So darf es in der Flüchtlingspolitik nicht weitergehen. Wir brauchen Mut, wir brauchen Klarheit, und wir brauchen Führung.

Kommen Sie jetzt bitte zum Schluss, Frau Kollegin. Sie haben schon überzogen.

Und, Frau Kollegin Dr. Scheer, noch zum Abschluss: Es reicht nicht, die Menschen in unserem Land mit Geld zuzuschütten.

(Markus Kurth [BÜNDNIS 90/DIE GRÜNEN]: Aber auch nicht mit dummen Worten!)

Es reicht auch nicht, hier heute zu sagen, Sie hätten gestern für uns 200 Milliarden Euro verabschiedet.

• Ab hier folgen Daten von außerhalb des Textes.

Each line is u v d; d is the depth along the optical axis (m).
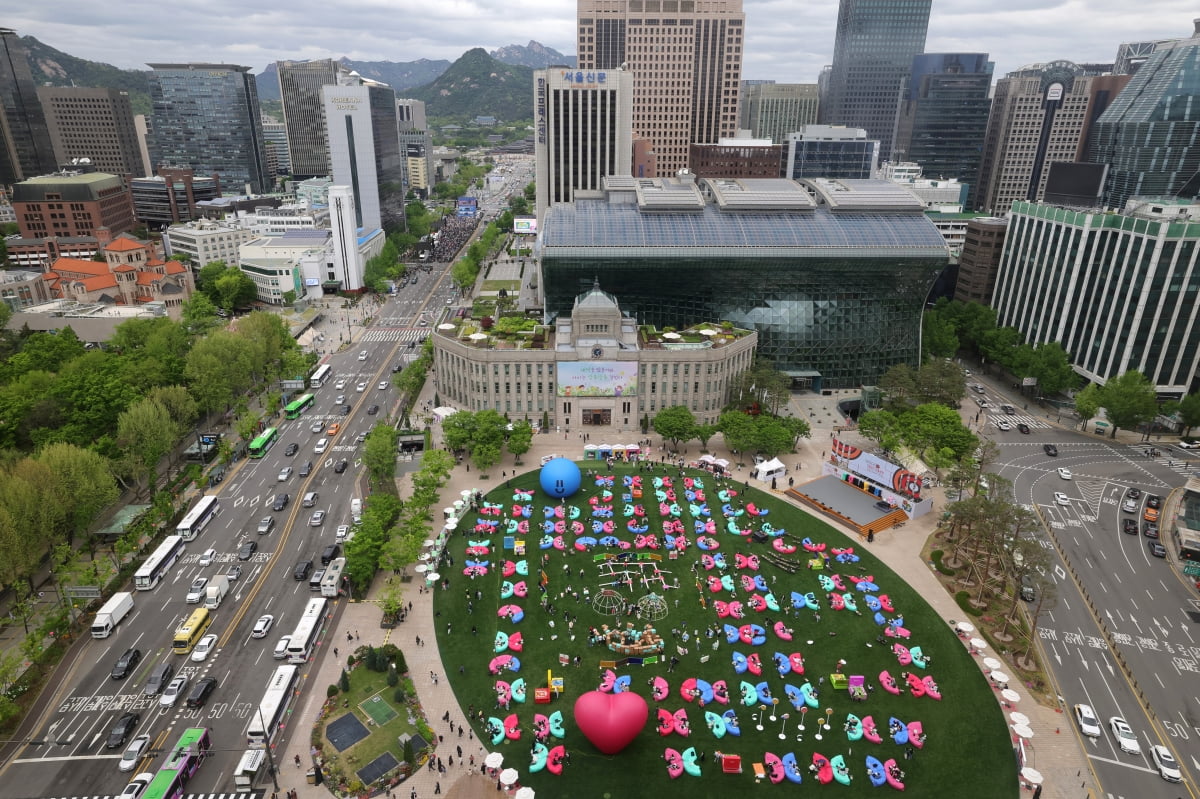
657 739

(Zurufe vom BÜNDNIS 90/DIE GRÜNEN)

Kommen Sie bitte zum Schluss, Frau Kollegin.

Kümmern Sie sich um die Menschen!

(Markus Kurth [BÜNDNIS 90/DIE GRÜNEN]: Auf Wiedersehen! Schönes Wochenende!)

Sorgen Sie dafür, dass die soziale Spaltung nicht weiter vorangetrieben wird, und tragen Sie endlich zu zeitgemäßen und zeitnahen Lösungen bei!

(Beifall bei der CDU/CSU und der AfD – Mike Moncsek [AfD]: Jawoll, Frau Lindholz! Halleluja! – Dr. Götz Frömming [AfD]: So langsam wird die CDU koalitionsfähig! Aber nur langsam! – Jürgen Trittin [BÜNDNIS 90/DIE GRÜNEN]: Beifall von der AfD! Das wollen wir mal festhalten!)

Das Wort erhält für die SPD-Fraktion die Kollegin Rasha Nasr.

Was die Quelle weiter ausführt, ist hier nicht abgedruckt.